What you need to know:
Guarding against risks. The new policy emphasises guarding against risks are usually associated with the industry.
The Insurance Regulatory Authority (IRA) has released a draft of new regulations that are expected to tighten the grip on the insurance sector.
The new rules will require insurance firm to establish an actuary and cash and carry policy for insurance buyers.
Speaking yesterday during a stakeholders meeting in Kampala, Mr Ibrahim Lubega Kaddunabbi, the IRA chief executive officer, said the new regulations will require all insurers to have an actuarial officer.
Actuarial officers deal with risk management, a key facet that protects the company and users.
“We are requiring them to have actuarial services for everything one does to be authenticated by a professional actuary,” he said.
IRA will give insurers a grace period of three years within which they must adopt to the rules as well as establishing the actuarial officer position.
In this period, the insurer is allowed to recruit a certified actuary officer from the universities who after various examinations will be accepted by the regulator.
Mr Paul Kavuma, the Uganda Insurers Association chief executive officer, said the stakeholder discussions was positioned to create discussions between insurers and their regulator to create an amicable legal framework that will not only streamline the legalities but also front growth of the sector.
Other regulations to be put in place include the cash and carry policy which, according to Mr Kavuma will require insurers to receive cash upfront as opposed to the credit system that they had been accustomed.
The regulation, he said, needs to be refined which when coupled with consumer education fronted by the regulator, could be effectively implemented.
“All stakeholders will support the IRA to come up with an official statement to support the cash and carry policy because it will need to be imposed,” he said.
According to the draft regulations, insurers will also be required to have three committees, investment, audit and risk management committee.
The insurer will also need a risk management strategy to illustrate how they intend to manage risks.
Regulation 6 (2b) has introduced a minimum solvency margin for life insurance which will be greater of the contingency reserve (retained earnings that have been set aside to guard against possible future losses).
This will be credited with 1 per cent of the gross written premium.
However, the minimum capital requirements have been maintained.
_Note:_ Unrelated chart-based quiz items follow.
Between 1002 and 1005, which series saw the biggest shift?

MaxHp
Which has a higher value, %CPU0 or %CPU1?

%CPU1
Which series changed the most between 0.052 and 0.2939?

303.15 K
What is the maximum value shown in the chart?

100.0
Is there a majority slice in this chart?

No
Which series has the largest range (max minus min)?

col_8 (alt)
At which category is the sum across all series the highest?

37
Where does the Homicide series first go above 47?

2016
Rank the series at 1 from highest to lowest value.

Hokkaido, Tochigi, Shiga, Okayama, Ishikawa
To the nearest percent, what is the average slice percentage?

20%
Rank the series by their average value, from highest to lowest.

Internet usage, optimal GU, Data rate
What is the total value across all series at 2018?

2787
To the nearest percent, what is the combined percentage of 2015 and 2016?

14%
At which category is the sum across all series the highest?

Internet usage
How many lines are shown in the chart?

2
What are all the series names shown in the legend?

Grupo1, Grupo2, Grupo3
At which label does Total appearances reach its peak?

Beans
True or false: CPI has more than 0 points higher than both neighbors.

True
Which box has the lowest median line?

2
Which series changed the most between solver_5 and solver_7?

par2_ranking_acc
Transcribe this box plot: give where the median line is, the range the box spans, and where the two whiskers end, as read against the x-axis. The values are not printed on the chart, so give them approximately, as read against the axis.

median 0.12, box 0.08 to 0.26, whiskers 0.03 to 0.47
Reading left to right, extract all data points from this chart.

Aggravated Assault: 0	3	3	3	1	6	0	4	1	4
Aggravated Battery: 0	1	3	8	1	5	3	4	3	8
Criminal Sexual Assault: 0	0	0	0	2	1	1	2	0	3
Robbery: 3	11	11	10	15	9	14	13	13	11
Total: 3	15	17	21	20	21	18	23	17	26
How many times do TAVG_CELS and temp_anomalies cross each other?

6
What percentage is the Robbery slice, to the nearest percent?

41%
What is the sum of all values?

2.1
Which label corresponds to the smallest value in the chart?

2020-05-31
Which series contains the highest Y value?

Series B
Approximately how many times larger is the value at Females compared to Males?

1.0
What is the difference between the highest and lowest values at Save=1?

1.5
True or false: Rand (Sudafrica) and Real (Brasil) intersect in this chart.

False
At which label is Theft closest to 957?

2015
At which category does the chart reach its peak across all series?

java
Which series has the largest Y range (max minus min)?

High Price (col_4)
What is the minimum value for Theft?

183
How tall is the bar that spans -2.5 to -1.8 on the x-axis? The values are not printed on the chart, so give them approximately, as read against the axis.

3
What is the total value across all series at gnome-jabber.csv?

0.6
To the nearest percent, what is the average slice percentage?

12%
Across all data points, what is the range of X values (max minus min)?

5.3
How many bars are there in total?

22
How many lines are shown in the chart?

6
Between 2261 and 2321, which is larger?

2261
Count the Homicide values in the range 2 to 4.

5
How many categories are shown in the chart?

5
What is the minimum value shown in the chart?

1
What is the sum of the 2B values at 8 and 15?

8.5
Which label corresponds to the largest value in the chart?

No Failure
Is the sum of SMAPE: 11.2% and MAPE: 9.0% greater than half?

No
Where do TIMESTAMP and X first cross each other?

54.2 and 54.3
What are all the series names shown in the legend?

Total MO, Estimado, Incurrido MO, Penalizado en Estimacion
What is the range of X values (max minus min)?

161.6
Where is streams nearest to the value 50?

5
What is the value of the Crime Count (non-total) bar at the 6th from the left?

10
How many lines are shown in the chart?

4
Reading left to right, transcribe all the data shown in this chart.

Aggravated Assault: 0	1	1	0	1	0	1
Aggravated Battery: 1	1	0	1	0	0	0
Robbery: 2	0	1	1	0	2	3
The capital requirements will also alternate after the regulator implements the new regulatory standards of Risk Based Supervision (RBS).
RBS requires insurers to provision for risk averse ventures or investments through their capital.
This means that insurers will need to increase their minimum capital, especially when taking on highly risky policies.
According to Mr Protazio Sande, the IRA assistant director, market and development, Risk Based Capital (RBC) could lead to mergers and acquisition of the small insurance companies, which could strengthen the insurance sector since they will be able to take on bigger risks.
Meanwhile, Mr Ajedra Gabriel Gadison Aridru, the Finance state minister in charge of General Duties, said the insurance sector has been important in promoting agricultural insurance even as it needed to do more.
New regulatory requirements
The new policies will require an insurance firm to recruit an actuarial officer to deal with risks as well as create a cash and carry policy which, according to Mr Kavuma, will require insurers to receive cash upfront as opposed to the credit system that they had been accustomed to.
According to the draft regulations, insurers will also be required to have three committees, which among them include investment, audit and risk management committee.
They will also need a risk management strategy to illustrate how they intend to manage risks.